TAOCP 4.5.4 Exercise 3
Let P=\prod_{p\le 1000} p, where the product extends over all prime numbers not exceeding $1000$.
Section 4.5.4: Factoring into Primes
Exercise 3. [M20] Show that there is a number $P$ with the following property: If $1000 \le n \le 1000000$, then $n$ is prime if and only if $\gcd(n, P) = 1$.
Verified: yes
Solve time: 7m54s
Solution
Let
$$ P=\prod_{p\le 1000} p, $$
where the product extends over all prime numbers not exceeding $1000$.
We shall prove that for every integer $n$ with
$$ 1000\le n\le 10^6, $$
$$ n \text{ is prime } \Longleftrightarrow \gcd(n,P)=1. $$
If $n$ is prime, then $\gcd(n,P)=1$
Assume that $n$ is prime and $1000\le n\le 10^6$.
Every prime divisor of $P$ is at most $1000$. Since $n$ is prime and $n\ge 1000$, the only way $n$ could divide $P$ would be if $n\le1000$. The only prime equal to $1000$ does not exist, so in fact $n>1000$.
Hence $n$ is not among the prime factors occurring in $P$. Therefore $n$ and $P$ have no common prime factor, and
$$ \gcd(n,P)=1. $$
If $\gcd(n,P)=1$, then $n$ is prime
Assume that
$$ 1000\le n\le 10^6 $$
and
$$ \gcd(n,P)=1. $$
Suppose, for contradiction, that $n$ is composite.
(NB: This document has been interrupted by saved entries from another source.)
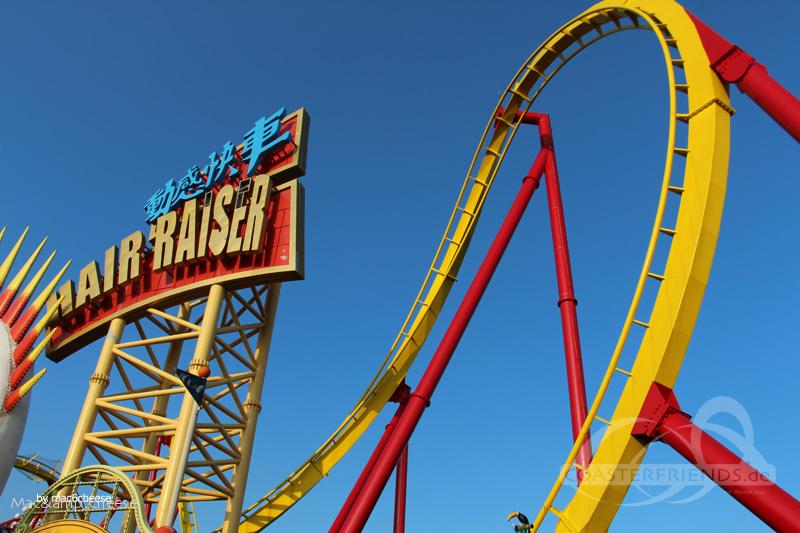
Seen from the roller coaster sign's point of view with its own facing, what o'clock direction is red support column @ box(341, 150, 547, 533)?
The red support column is roughly at 8 o'clock from the roller coaster sign.

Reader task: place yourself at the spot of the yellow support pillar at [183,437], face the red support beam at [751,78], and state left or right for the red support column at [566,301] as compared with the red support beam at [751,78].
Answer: left

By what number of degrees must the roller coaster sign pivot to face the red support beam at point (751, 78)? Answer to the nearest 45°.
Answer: approximately 90° to its left

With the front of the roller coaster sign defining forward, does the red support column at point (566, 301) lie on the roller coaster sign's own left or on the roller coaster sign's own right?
on the roller coaster sign's own left

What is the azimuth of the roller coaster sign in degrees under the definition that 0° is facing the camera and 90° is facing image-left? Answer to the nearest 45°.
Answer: approximately 45°

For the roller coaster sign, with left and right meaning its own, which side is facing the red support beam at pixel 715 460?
left

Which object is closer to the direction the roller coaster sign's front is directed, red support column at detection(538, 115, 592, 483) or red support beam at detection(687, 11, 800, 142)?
the red support beam
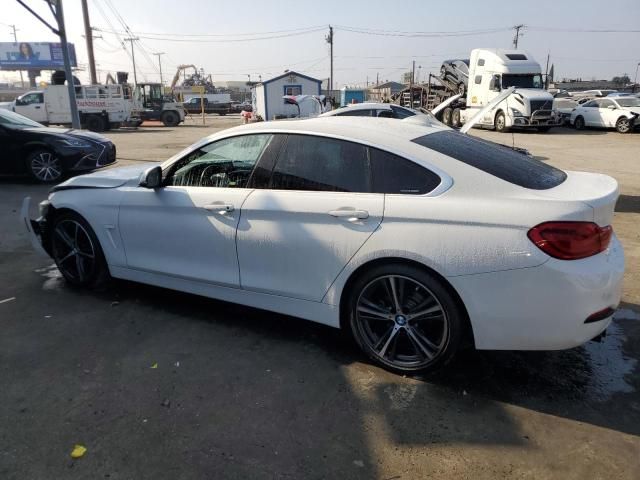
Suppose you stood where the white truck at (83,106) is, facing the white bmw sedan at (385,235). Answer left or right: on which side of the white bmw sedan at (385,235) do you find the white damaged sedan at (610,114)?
left

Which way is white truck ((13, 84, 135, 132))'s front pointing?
to the viewer's left

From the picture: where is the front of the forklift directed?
to the viewer's left

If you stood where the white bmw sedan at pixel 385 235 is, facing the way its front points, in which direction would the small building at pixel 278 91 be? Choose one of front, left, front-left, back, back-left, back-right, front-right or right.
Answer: front-right

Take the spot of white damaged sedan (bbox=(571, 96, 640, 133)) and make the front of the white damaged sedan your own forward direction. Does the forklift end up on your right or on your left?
on your right

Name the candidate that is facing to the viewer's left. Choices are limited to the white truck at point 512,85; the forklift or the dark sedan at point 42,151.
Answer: the forklift

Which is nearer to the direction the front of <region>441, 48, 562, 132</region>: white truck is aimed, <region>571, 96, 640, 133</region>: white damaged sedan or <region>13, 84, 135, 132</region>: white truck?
the white damaged sedan

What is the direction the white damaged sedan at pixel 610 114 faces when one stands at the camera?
facing the viewer and to the right of the viewer

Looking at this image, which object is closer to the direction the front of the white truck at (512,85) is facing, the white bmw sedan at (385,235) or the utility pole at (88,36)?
the white bmw sedan

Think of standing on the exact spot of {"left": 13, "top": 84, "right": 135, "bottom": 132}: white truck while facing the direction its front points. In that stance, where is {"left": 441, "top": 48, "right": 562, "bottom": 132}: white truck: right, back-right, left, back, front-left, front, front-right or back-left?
back-left

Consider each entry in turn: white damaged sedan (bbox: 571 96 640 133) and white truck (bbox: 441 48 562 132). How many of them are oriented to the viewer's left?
0

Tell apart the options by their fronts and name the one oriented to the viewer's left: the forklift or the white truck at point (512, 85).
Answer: the forklift

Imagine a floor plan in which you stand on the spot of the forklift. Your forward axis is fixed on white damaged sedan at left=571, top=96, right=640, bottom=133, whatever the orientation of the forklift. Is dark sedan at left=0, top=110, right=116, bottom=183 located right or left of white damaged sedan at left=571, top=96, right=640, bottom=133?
right

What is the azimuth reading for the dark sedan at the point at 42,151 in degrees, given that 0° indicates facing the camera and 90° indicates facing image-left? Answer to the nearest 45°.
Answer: approximately 315°
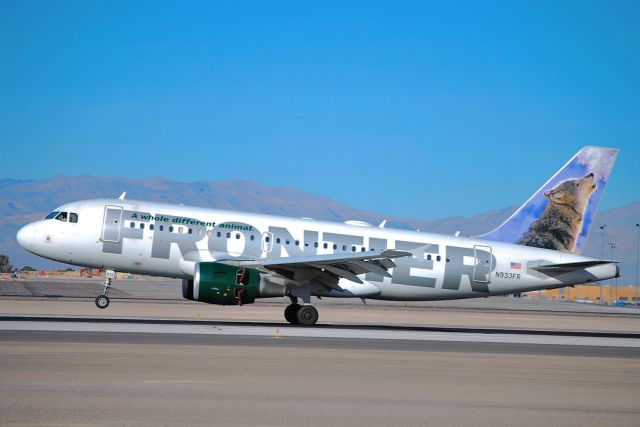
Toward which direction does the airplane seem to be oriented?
to the viewer's left
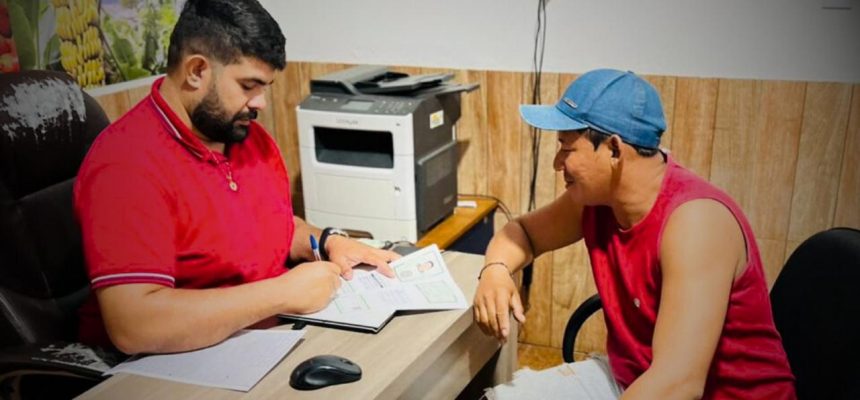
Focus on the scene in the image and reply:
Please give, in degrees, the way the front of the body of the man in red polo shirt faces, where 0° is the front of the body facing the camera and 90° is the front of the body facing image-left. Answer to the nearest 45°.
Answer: approximately 315°

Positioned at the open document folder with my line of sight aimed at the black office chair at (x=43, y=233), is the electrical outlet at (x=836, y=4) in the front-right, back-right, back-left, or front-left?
back-right

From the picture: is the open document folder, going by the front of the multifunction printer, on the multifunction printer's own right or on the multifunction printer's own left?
on the multifunction printer's own left

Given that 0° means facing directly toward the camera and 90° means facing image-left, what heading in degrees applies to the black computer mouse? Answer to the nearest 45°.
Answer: approximately 270°

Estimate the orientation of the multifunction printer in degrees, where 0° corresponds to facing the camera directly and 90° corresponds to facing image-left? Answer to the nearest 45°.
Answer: approximately 45°

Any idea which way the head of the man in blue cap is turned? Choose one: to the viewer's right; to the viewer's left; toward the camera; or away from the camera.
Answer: to the viewer's left

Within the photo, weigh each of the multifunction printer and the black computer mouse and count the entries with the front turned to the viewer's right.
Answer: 1

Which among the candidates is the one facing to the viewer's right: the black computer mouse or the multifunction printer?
the black computer mouse
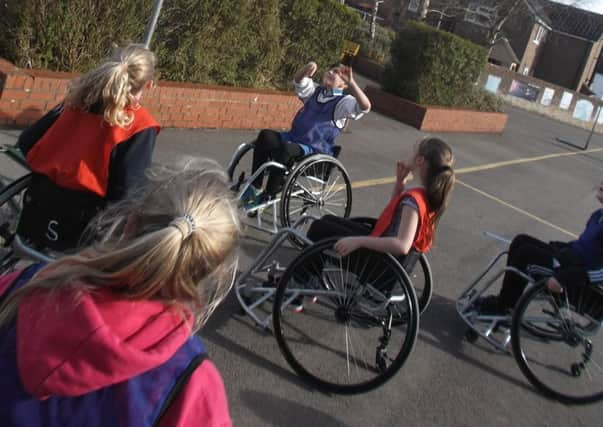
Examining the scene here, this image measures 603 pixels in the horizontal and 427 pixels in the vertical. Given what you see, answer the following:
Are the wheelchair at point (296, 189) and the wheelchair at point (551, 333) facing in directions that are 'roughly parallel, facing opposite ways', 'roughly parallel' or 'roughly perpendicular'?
roughly perpendicular

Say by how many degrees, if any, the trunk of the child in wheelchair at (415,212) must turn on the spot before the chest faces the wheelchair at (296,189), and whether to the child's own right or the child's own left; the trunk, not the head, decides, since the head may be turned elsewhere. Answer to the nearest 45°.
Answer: approximately 45° to the child's own right

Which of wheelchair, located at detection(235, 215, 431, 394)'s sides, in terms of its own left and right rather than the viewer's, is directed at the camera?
left

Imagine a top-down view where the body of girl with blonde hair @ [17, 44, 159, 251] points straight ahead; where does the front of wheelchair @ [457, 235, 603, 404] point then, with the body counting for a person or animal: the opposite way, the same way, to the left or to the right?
to the left

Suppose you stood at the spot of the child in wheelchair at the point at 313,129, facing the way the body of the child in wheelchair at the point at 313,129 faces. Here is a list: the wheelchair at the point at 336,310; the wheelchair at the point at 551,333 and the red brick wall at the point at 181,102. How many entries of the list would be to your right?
1

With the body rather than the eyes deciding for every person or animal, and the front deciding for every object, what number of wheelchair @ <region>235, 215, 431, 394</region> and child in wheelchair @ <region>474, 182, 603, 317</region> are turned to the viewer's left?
2

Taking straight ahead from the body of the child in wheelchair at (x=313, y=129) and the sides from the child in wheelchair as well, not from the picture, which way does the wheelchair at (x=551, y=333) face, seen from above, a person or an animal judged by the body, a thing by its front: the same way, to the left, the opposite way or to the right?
to the right

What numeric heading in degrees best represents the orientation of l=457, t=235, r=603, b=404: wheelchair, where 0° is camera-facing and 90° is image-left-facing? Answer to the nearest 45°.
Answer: approximately 90°

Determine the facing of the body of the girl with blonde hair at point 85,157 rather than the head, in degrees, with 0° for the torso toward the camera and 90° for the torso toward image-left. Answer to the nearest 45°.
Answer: approximately 225°

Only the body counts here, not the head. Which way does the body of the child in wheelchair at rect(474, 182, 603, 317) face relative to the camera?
to the viewer's left

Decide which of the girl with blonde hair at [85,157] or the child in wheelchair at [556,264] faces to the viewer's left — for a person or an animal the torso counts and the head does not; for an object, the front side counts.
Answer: the child in wheelchair
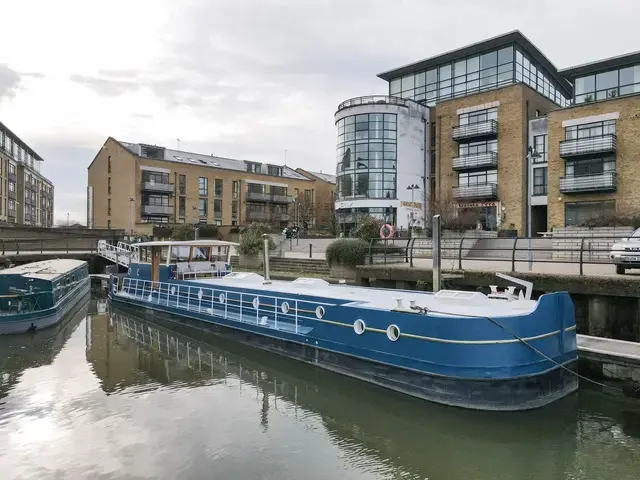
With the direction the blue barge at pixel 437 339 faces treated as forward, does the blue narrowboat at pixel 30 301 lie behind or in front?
behind

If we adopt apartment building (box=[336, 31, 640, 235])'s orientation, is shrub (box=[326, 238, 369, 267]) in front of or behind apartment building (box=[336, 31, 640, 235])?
in front

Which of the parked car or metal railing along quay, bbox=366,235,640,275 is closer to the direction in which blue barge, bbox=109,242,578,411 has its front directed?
the parked car

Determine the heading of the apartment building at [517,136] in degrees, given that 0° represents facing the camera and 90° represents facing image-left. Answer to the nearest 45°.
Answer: approximately 45°

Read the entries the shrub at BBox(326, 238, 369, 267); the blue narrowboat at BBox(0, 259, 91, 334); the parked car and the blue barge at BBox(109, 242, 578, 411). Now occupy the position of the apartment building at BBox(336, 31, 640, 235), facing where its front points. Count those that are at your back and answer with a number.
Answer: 0

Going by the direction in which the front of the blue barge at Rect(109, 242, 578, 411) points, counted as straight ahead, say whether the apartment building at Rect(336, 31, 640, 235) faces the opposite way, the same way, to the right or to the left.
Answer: to the right

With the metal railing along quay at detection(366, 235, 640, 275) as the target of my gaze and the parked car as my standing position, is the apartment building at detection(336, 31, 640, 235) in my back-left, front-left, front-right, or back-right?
front-right

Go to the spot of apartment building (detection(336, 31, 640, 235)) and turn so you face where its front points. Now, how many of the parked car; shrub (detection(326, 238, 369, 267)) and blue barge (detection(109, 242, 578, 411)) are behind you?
0

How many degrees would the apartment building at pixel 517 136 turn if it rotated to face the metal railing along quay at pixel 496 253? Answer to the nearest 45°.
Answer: approximately 45° to its left

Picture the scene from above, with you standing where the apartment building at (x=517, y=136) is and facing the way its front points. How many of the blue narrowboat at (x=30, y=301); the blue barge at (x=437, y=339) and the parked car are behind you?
0

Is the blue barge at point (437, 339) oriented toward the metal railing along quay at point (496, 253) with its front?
no

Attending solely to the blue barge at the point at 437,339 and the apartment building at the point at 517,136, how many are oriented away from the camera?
0

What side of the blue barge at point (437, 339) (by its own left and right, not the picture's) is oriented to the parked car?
left

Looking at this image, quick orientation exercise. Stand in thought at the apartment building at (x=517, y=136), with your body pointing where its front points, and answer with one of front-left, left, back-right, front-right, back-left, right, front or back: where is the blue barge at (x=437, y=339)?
front-left

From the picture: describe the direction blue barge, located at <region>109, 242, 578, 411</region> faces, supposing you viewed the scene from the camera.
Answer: facing the viewer and to the right of the viewer

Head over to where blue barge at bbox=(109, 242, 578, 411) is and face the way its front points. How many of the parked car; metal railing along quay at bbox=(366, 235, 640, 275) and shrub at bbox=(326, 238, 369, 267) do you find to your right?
0

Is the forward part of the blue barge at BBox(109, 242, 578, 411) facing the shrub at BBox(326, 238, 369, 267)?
no
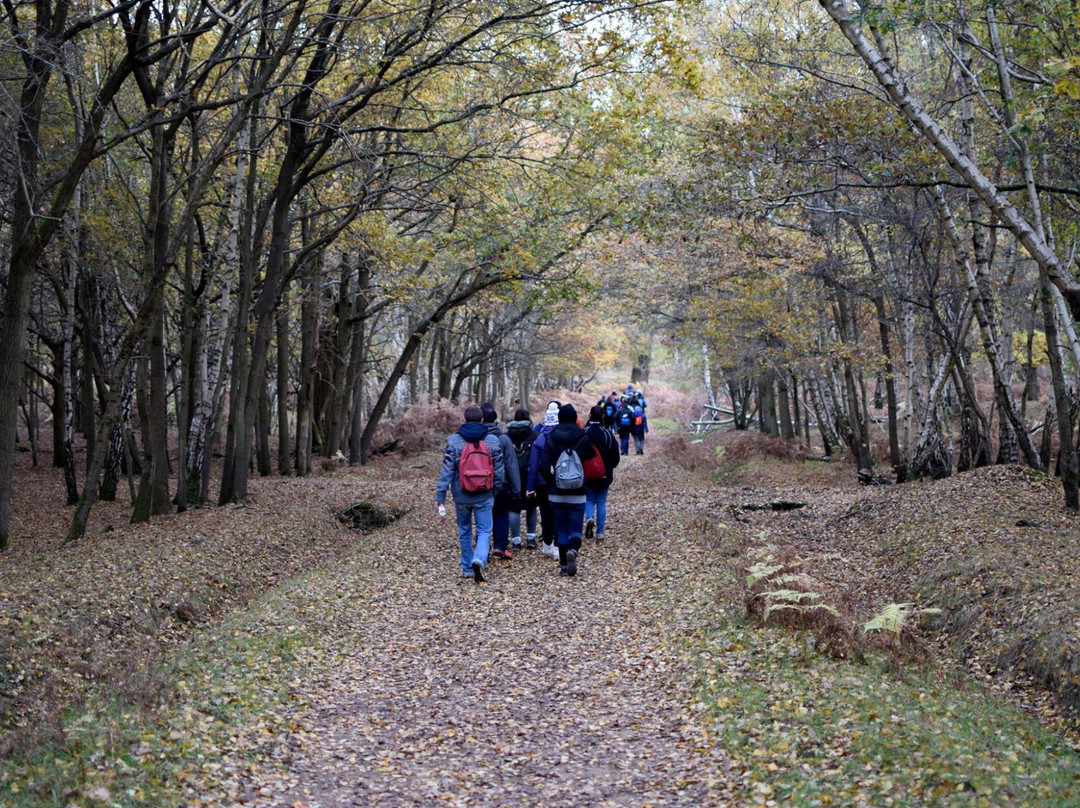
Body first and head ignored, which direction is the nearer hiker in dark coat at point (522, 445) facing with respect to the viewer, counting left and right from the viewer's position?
facing away from the viewer

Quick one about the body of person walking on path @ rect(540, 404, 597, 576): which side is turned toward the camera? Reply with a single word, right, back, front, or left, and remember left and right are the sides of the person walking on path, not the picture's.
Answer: back

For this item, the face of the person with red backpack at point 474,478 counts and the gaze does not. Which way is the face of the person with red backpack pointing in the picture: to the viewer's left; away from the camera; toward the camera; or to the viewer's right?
away from the camera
Then $n$ has a prime divisor $q$ with
$$ q\le \sqrt n. $$
Since $n\le 10^6$,
$$ q\le \sqrt{10^6}=1000. $$
Thus $q$ is a prime not exceeding $1000$. By the definition of $P$, every such prime divides $P$, so
$$ q\mid P. $$
Also $q\mid n$. Hence $q$ is a common divisor of $n$ and $P$, which implies
$$ \gcd(n,P)\ge q>1. $$
This contradicts the assumption $\gcd(n,P)=1$.
Therefore $n$ cannot be composite. Hence $n$ is prime.
Conclusion
For every integer $n$ with $1000\le n\le 10^6$,
$$ n \text{ is prime} \quad\Longleftrightarrow\quad \gcd(n,P)=1, $$
where
$$ P=\prod_{p\le1000} p. $$
Therefore such a number $P$ exists. ∎